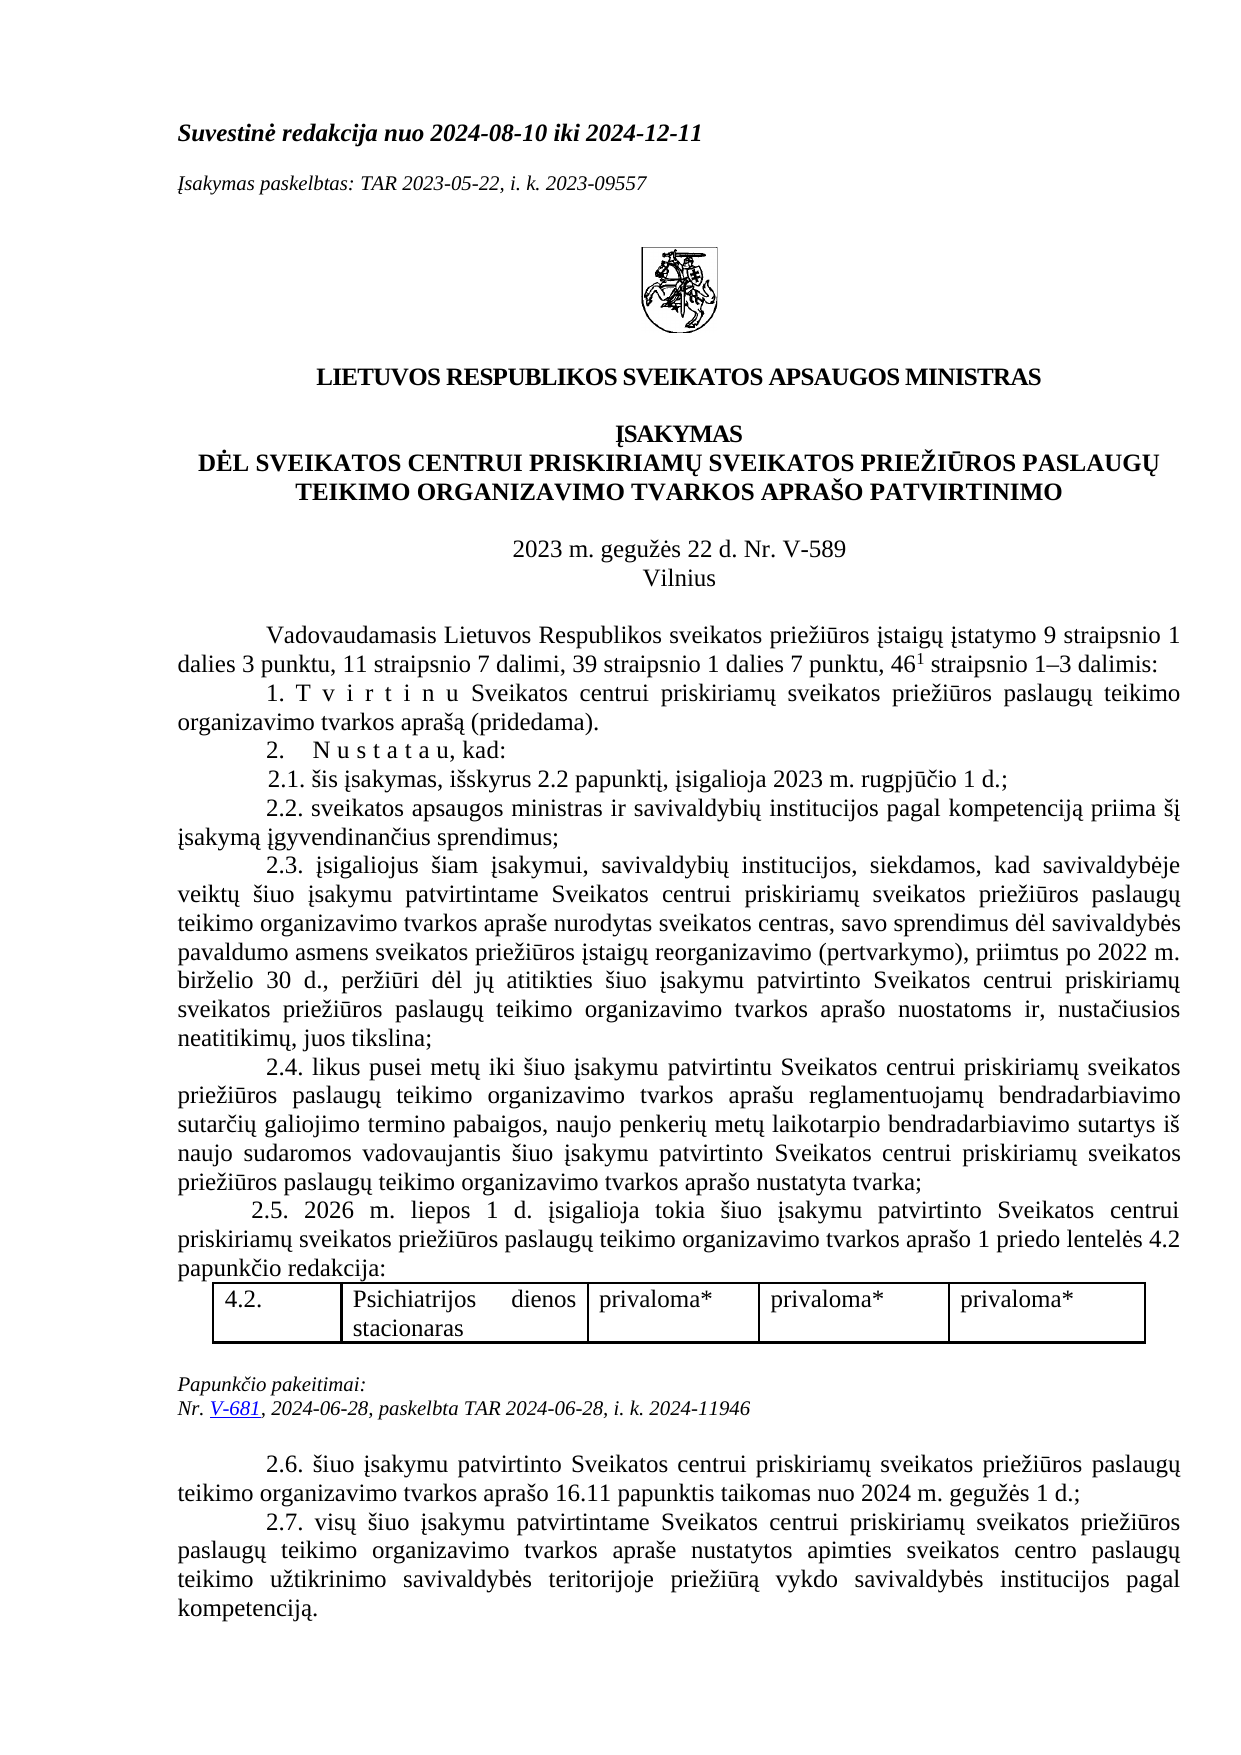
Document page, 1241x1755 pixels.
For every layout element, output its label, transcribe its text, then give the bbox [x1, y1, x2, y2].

text Nr. V-681, 2024-06-28, paskelbta TAR 2024-06-28, i. k. 2024-11946 [177, 1396, 1181, 1420]
text 1. T v i r t i n u Sveikatos centrui priskiriamų sveikatos priežiūros paslaugų teikimo organizavimo tvarkos aprašą (pridedama). [177, 678, 1181, 736]
text 2.7. visų šiuo įsakymu patvirtintame Sveikatos centrui priskiriamų sveikatos priežiūros paslaugų teikimo organizavimo tvarkos apraše nustatytos apimties sveikatos centro paslaugų teikimo užtikrinimo savivaldybės teritorijoje priežiūrą vykdo savivaldybės institucijos pagal kompetenciją. [177, 1507, 1181, 1622]
text Papunkčio pakeitimai: [177, 1372, 1181, 1396]
text 2.1. šis įsakymas, išskyrus 2.2 papunktį, įsigalioja 2023 m. rugpjūčio 1 d.; [177, 764, 1181, 793]
text Vadovaudamasis Lietuvos Respublikos sveikatos priežiūros įstaigų įstatymo 9 straipsnio 1 dalies 3 punktu, 11 straipsnio 7 dalimi, 39 straipsnio 1 dalies 7 punktu, 461 straipsnio 1–3 dalimis: [177, 621, 1181, 678]
table_header privaloma* [760, 1284, 948, 1341]
text 2.3. įsigaliojus šiam įsakymui, savivaldybių institucijos, siekdamos, kad savivaldybėje veiktų šiuo įsakymu patvirtintame Sveikatos centrui priskiriamų sveikatos priežiūros paslaugų teikimo organizavimo tvarkos apraše nurodytas sveikatos centras, savo sprendimus dėl savivaldybės pavaldumo asmens sveikatos priežiūros įstaigų reorganizavimo (pertvarkymo), priimtus po 2022 m. birželio 30 d., peržiūri dėl jų atitikties šiuo įsakymu patvirtinto Sveikatos centrui priskiriamų sveikatos priežiūros paslaugų teikimo organizavimo tvarkos aprašo nuostatoms ir, nustačiusios neatitikimų, juos tikslina; [177, 851, 1181, 1052]
text DĖL SVEIKATOS CENTRUI PRISKIRIAMŲ SVEIKATOS PRIEŽIŪROS PASLAUGŲ TEIKIMO ORGANIZAVIMO TVARKOS APRAŠO PATVIRTINIMO [177, 448, 1181, 506]
table_header 4.2. [214, 1284, 340, 1341]
text 2023 m. gegužės 22 d. Nr. V-589 [177, 534, 1181, 563]
text LIETUVOS RESPUBLIKOS SVEIKATOS APSAUGOS MINISTRAS [177, 362, 1181, 391]
text Suvestinė redakcija nuo 2024-08-10 iki 2024-12-11 [177, 118, 1181, 147]
text Įsakymas paskelbtas: TAR 2023-05-22, i. k. 2023-09557 [177, 171, 1181, 195]
table_header Psichiatrijos dienos stacionaras [343, 1284, 587, 1341]
table_header privaloma* [589, 1284, 758, 1341]
text ĮSAKYMAS [177, 419, 1181, 448]
text 2. N u s t a t a u, kad: [177, 736, 1181, 764]
text 2.6. šiuo įsakymu patvirtinto Sveikatos centrui priskiriamų sveikatos priežiūros paslaugų teikimo organizavimo tvarkos aprašo 16.11 papunktis taikomas nuo 2024 m. gegužės 1 d.; [177, 1449, 1181, 1507]
table_header privaloma* [950, 1284, 1144, 1341]
text 2.5. 2026 m. liepos 1 d. įsigalioja tokia šiuo įsakymu patvirtinto Sveikatos centrui priskiriamų sveikatos priežiūros paslaugų teikimo organizavimo tvarkos aprašo 1 priedo lentelės 4.2 papunkčio redakcija: [177, 1196, 1181, 1282]
text Vilnius [177, 563, 1181, 592]
text 2.4. likus pusei metų iki šiuo įsakymu patvirtintu Sveikatos centrui priskiriamų sveikatos priežiūros paslaugų teikimo organizavimo tvarkos aprašu reglamentuojamų bendradarbiavimo sutarčių galiojimo termino pabaigos, naujo penkerių metų laikotarpio bendradarbiavimo sutartys iš naujo sudaromos vadovaujantis šiuo įsakymu patvirtinto Sveikatos centrui priskiriamų sveikatos priežiūros paslaugų teikimo organizavimo tvarkos aprašo nustatyta tvarka; [177, 1052, 1181, 1196]
text 2.2. sveikatos apsaugos ministras ir savivaldybių institucijos pagal kompetenciją priima šį įsakymą įgyvendinančius sprendimus; [177, 793, 1181, 851]
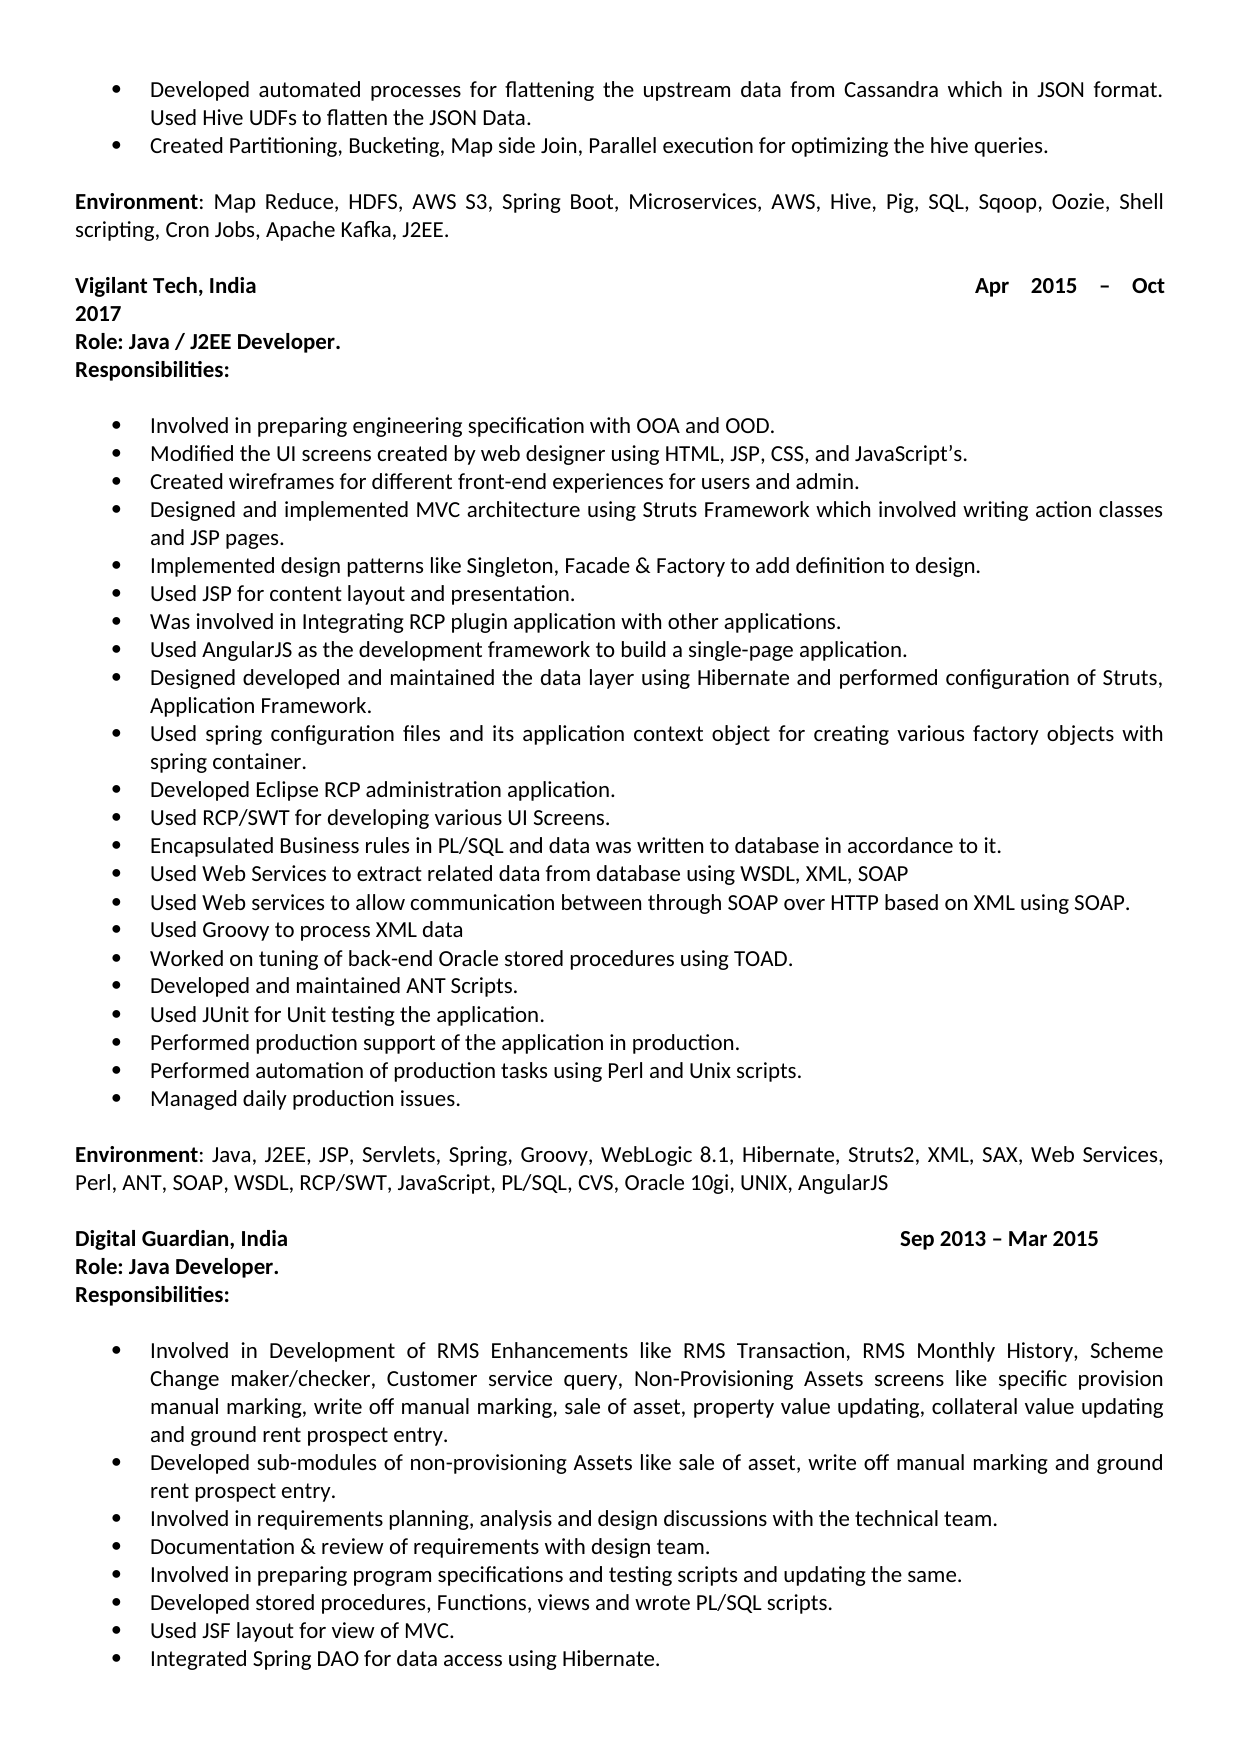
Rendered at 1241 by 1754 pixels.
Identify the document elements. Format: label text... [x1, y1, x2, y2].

list Performed automation of production tasks using Perl and Unix scripts. [112, 1056, 1165, 1084]
text Responsibilities: [75, 355, 1165, 383]
list Used RCP/SWT for developing various UI Screens. [112, 803, 1165, 832]
list Was involved in Integrating RCP plugin application with other applications. [112, 607, 1165, 635]
list Created wireframes for different front-end experiences for users and admin. [112, 467, 1165, 495]
list Involved in Development of RMS Enhancements like RMS Transaction, RMS Monthly History, Scheme Change maker/checker, Customer service query, Non-Provisioning Assets screens like specific provision manual marking, write off manual marking, sale of asset, property value updating, collateral value updating and ground rent prospect entry. [112, 1336, 1165, 1448]
list Created Partitioning, Bucketing, Map side Join, Parallel execution for optimizing the hive queries. [112, 131, 1165, 159]
list Used JSF layout for view of MVC. [112, 1616, 1165, 1644]
list Developed and maintained ANT Scripts. [112, 972, 1165, 1000]
list Used Groovy to process XML data [112, 916, 1165, 944]
text Responsibilities: [75, 1280, 1165, 1308]
list Developed sub-modules of non-provisioning Assets like sale of asset, write off manual marking and ground rent prospect entry. [112, 1448, 1165, 1504]
list Involved in preparing engineering specification with OOA and OOD. [112, 411, 1165, 439]
list Used Web Services to extract related data from database using WSDL, XML, SOAP [112, 859, 1165, 888]
list Developed stored procedures, Functions, views and wrote PL/SQL scripts. [112, 1588, 1165, 1616]
text Environment: Map Reduce, HDFS, AWS S3, Spring Boot, Microservices, AWS, Hive, Pig, SQL, Sqoop, Oozie, Shell scripting, Cron Jobs, Apache Kafka, J2EE. [75, 187, 1165, 243]
list Integrated Spring DAO for data access using Hibernate. [112, 1644, 1165, 1672]
list Encapsulated Business rules in PL/SQL and data was written to database in accordance to it. [112, 832, 1165, 859]
list Used JUnit for Unit testing the application. [112, 1000, 1165, 1028]
list Managed daily production issues. [112, 1084, 1165, 1112]
text Role: Java / J2EE Developer. [75, 327, 1165, 355]
list Used JSP for content layout and presentation. [112, 579, 1165, 607]
list Modified the UI screens created by web designer using HTML, JSP, CSS, and JavaScript’s. [112, 439, 1165, 467]
list Worked on tuning of back-end Oracle stored procedures using TOAD. [112, 944, 1165, 972]
list Used Web services to allow communication between through SOAP over HTTP based on XML using SOAP. [112, 888, 1165, 916]
text Environment: Java, J2EE, JSP, Servlets, Spring, Groovy, WebLogic 8.1, Hibernate, Struts2, XML, SAX, Web Services, Perl, ANT, SOAP, WSDL, RCP/SWT, JavaScript, PL/SQL, CVS, Oracle 10gi, UNIX, AngularJS [75, 1140, 1165, 1196]
list Documentation & review of requirements with design team. [112, 1532, 1165, 1560]
list Used AngularJS as the development framework to build a single-page application. [112, 635, 1165, 663]
list Involved in requirements planning, analysis and design discussions with the technical team. [112, 1504, 1165, 1532]
list Developed automated processes for flattening the upstream data from Cassandra which in JSON format. Used Hive UDFs to flatten the JSON Data. [112, 75, 1165, 131]
list Involved in preparing program specifications and testing scripts and updating the same. [112, 1560, 1165, 1588]
list Developed Eclipse RCP administration application. [112, 776, 1165, 803]
text Vigilant Tech, India Apr 2015 – Oct 2017 [75, 271, 1165, 327]
list Designed and implemented MVC architecture using Struts Framework which involved writing action classes and JSP pages. [112, 495, 1165, 551]
list Designed developed and maintained the data layer using Hibernate and performed configuration of Struts, Application Framework. [112, 663, 1165, 719]
list Implemented design patterns like Singleton, Facade & Factory to add definition to design. [112, 551, 1165, 579]
text Digital Guardian, India Sep 2013 – Mar 2015 [75, 1224, 1165, 1252]
list Used spring configuration files and its application context object for creating various factory objects with spring container. [112, 719, 1165, 776]
text Role: Java Developer. [75, 1252, 1165, 1280]
list Performed production support of the application in production. [112, 1028, 1165, 1056]
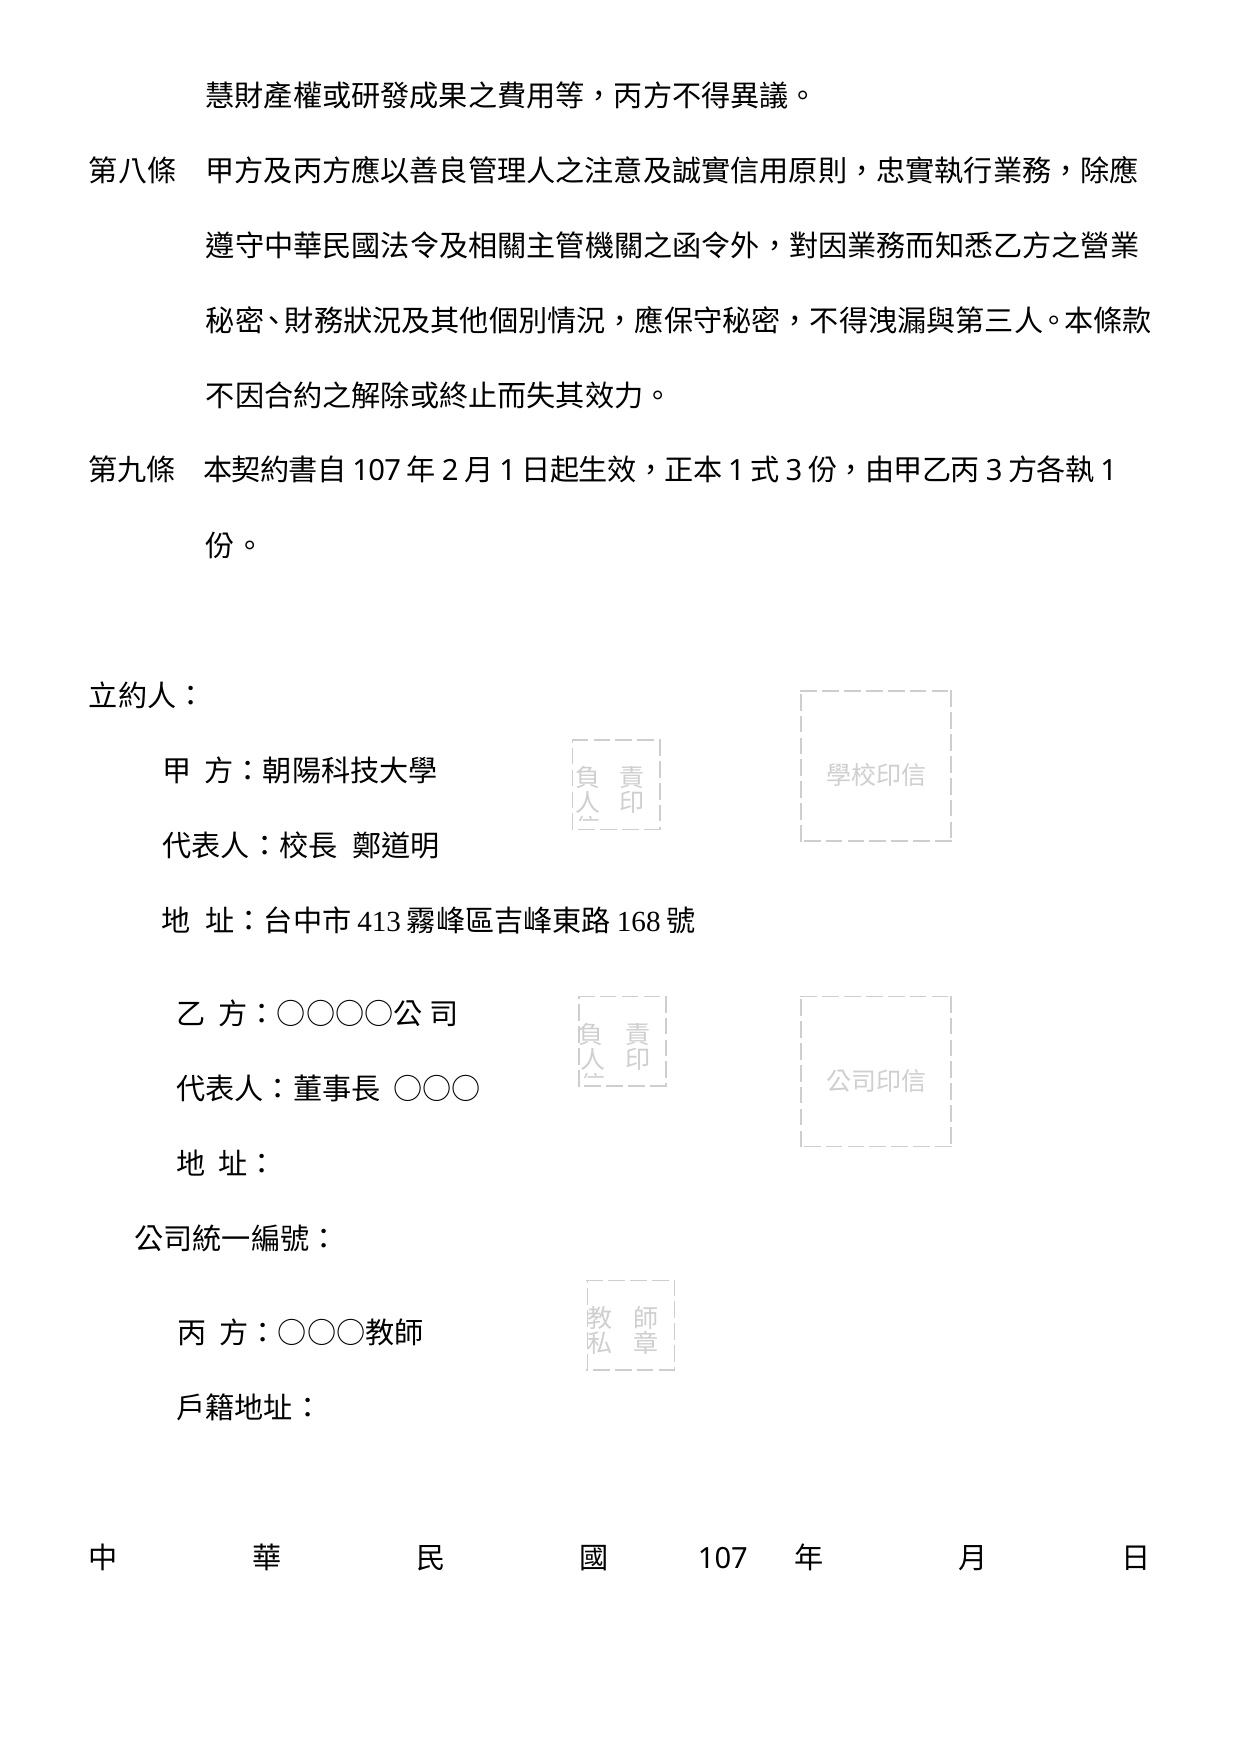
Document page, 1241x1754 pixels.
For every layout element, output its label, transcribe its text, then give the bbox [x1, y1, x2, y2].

TASK INSTRUCTIONS: Extract each line in the rows above that contains the string "database". Matching is case-sensitive.

FULL OUTPUT:
list Used Web Services to extract related data from database using WSDL, XML, SOAP [112, 859, 1165, 888]
list Encapsulated Business rules in PL/SQL and data was written to database in accordance to it. [112, 832, 1165, 859]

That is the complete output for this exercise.